> [What to work on]
Go to the line that contains "25: (40, 237, 4.95)" in the listing below, then output it and every line after it exactly, omitting pictures.

> [Source information]
- - -
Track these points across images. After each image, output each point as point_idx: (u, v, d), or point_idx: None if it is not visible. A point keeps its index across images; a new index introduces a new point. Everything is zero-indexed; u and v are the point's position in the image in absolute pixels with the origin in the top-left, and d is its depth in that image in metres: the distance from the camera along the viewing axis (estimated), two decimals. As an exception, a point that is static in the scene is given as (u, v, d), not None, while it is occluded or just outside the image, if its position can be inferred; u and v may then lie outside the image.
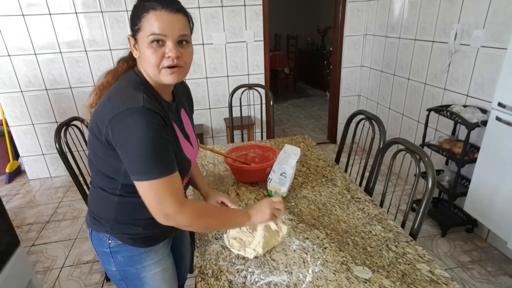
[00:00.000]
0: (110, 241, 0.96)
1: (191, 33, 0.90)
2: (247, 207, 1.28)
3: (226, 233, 1.10)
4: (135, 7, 0.85)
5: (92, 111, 0.92)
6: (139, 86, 0.85)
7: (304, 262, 0.99)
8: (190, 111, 1.13)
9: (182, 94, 1.09)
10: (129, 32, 0.89)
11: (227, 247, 1.07)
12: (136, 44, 0.87)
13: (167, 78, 0.86)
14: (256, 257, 1.02)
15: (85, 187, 1.61)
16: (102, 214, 0.96)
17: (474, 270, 1.93)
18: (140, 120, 0.77)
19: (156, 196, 0.82)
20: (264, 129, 3.52)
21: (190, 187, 1.27)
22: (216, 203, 1.19)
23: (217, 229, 1.00)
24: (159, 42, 0.82)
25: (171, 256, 1.12)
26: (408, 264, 0.97)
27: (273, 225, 1.06)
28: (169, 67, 0.84)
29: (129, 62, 0.95)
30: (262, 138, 3.47)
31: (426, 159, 1.17)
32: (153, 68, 0.84)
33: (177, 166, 0.89)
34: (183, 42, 0.86)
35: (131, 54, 0.94)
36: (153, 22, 0.81)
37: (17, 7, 2.72)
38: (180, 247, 1.26)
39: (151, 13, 0.81)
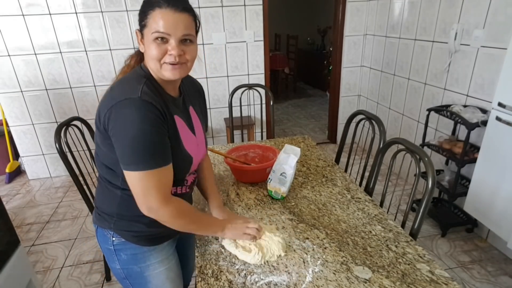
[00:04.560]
0: (114, 238, 0.97)
1: (196, 32, 0.91)
2: (230, 214, 1.19)
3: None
4: (144, 2, 0.87)
5: None
6: (141, 79, 0.87)
7: (304, 262, 0.99)
8: (200, 110, 1.12)
9: (192, 92, 1.09)
10: (133, 28, 0.91)
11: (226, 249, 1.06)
12: (142, 39, 0.89)
13: (168, 73, 0.87)
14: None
15: (85, 187, 1.61)
16: (106, 209, 0.97)
17: (474, 270, 1.93)
18: (135, 110, 0.78)
19: (142, 187, 0.83)
20: (264, 129, 3.52)
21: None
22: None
23: (192, 232, 1.02)
24: (163, 39, 0.84)
25: (176, 256, 1.12)
26: (408, 264, 0.97)
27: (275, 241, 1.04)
28: (171, 63, 0.86)
29: (137, 57, 0.97)
30: (262, 138, 3.47)
31: (426, 159, 1.17)
32: (155, 62, 0.86)
33: (176, 161, 0.89)
34: (187, 41, 0.87)
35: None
36: (158, 20, 0.82)
37: (17, 7, 2.72)
38: (186, 248, 1.25)
39: (157, 11, 0.83)
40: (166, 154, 0.86)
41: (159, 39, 0.84)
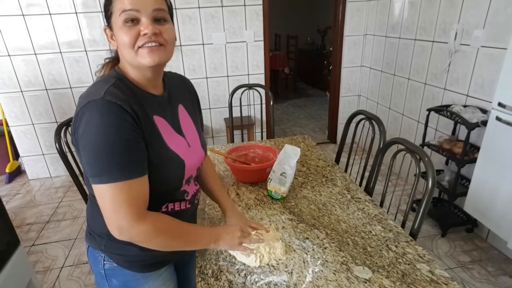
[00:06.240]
0: (105, 262, 0.87)
1: (170, 12, 0.81)
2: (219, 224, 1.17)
3: None
4: None
5: None
6: (110, 79, 0.76)
7: (304, 262, 0.99)
8: (194, 109, 1.01)
9: (182, 91, 0.98)
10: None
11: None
12: (113, 35, 0.78)
13: (146, 59, 0.75)
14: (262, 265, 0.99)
15: (85, 187, 1.61)
16: (96, 229, 0.87)
17: (474, 270, 1.93)
18: (96, 113, 0.68)
19: (110, 204, 0.71)
20: (264, 129, 3.52)
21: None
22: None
23: (178, 249, 0.86)
24: (133, 21, 0.73)
25: (174, 279, 1.01)
26: (408, 264, 0.97)
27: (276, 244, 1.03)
28: (147, 47, 0.74)
29: (113, 62, 0.87)
30: (262, 138, 3.47)
31: (426, 159, 1.17)
32: (129, 50, 0.74)
33: (164, 166, 0.80)
34: (161, 20, 0.76)
35: (115, 54, 0.86)
36: (123, 0, 0.72)
37: (17, 7, 2.72)
38: (188, 269, 1.14)
39: None
40: (138, 164, 0.73)
41: (128, 21, 0.73)
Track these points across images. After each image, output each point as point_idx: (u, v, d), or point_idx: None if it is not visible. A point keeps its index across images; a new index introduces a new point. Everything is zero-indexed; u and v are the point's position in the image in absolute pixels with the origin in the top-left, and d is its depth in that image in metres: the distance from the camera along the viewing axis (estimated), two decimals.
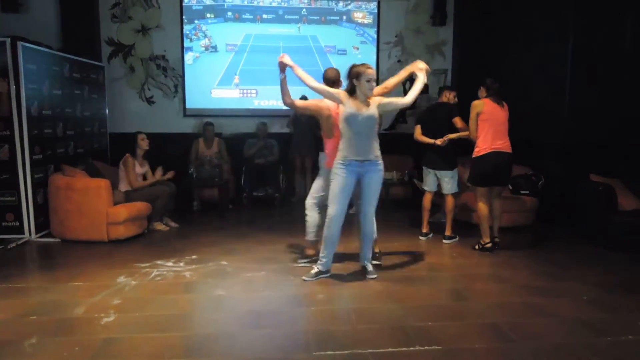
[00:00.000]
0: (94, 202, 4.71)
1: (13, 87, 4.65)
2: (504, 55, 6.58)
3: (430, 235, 5.01)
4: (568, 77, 5.52)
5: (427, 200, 4.98)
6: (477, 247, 4.50)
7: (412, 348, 2.63)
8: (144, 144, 5.33)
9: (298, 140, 6.87)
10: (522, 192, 5.43)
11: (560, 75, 5.61)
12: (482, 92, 4.45)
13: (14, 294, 3.43)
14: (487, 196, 4.46)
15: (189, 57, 7.30)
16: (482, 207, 4.44)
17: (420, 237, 4.99)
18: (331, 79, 3.91)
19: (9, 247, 4.61)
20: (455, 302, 3.35)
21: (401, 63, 7.61)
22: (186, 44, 7.27)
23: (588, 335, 2.81)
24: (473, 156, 4.40)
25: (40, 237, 4.95)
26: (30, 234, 4.88)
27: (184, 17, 7.22)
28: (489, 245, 4.46)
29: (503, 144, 4.33)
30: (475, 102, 4.37)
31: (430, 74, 7.60)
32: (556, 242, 4.93)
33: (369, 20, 7.64)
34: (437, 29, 7.64)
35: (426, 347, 2.64)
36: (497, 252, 4.49)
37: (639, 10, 4.92)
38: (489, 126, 4.30)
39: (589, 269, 4.02)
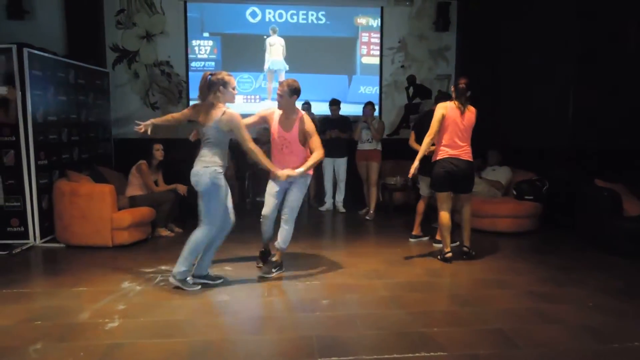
- - -
> [Expected answer]
25: (40, 237, 4.95)
26: (30, 234, 4.88)
27: (184, 17, 7.22)
28: (489, 245, 4.46)
29: (503, 144, 4.33)
30: (475, 102, 4.37)
31: (430, 74, 7.60)
32: (556, 242, 4.93)
33: (369, 20, 7.64)
34: (437, 29, 7.64)
35: (426, 347, 2.64)
36: (497, 252, 4.49)
37: (639, 10, 4.92)
38: (489, 126, 4.30)
39: (589, 269, 4.02)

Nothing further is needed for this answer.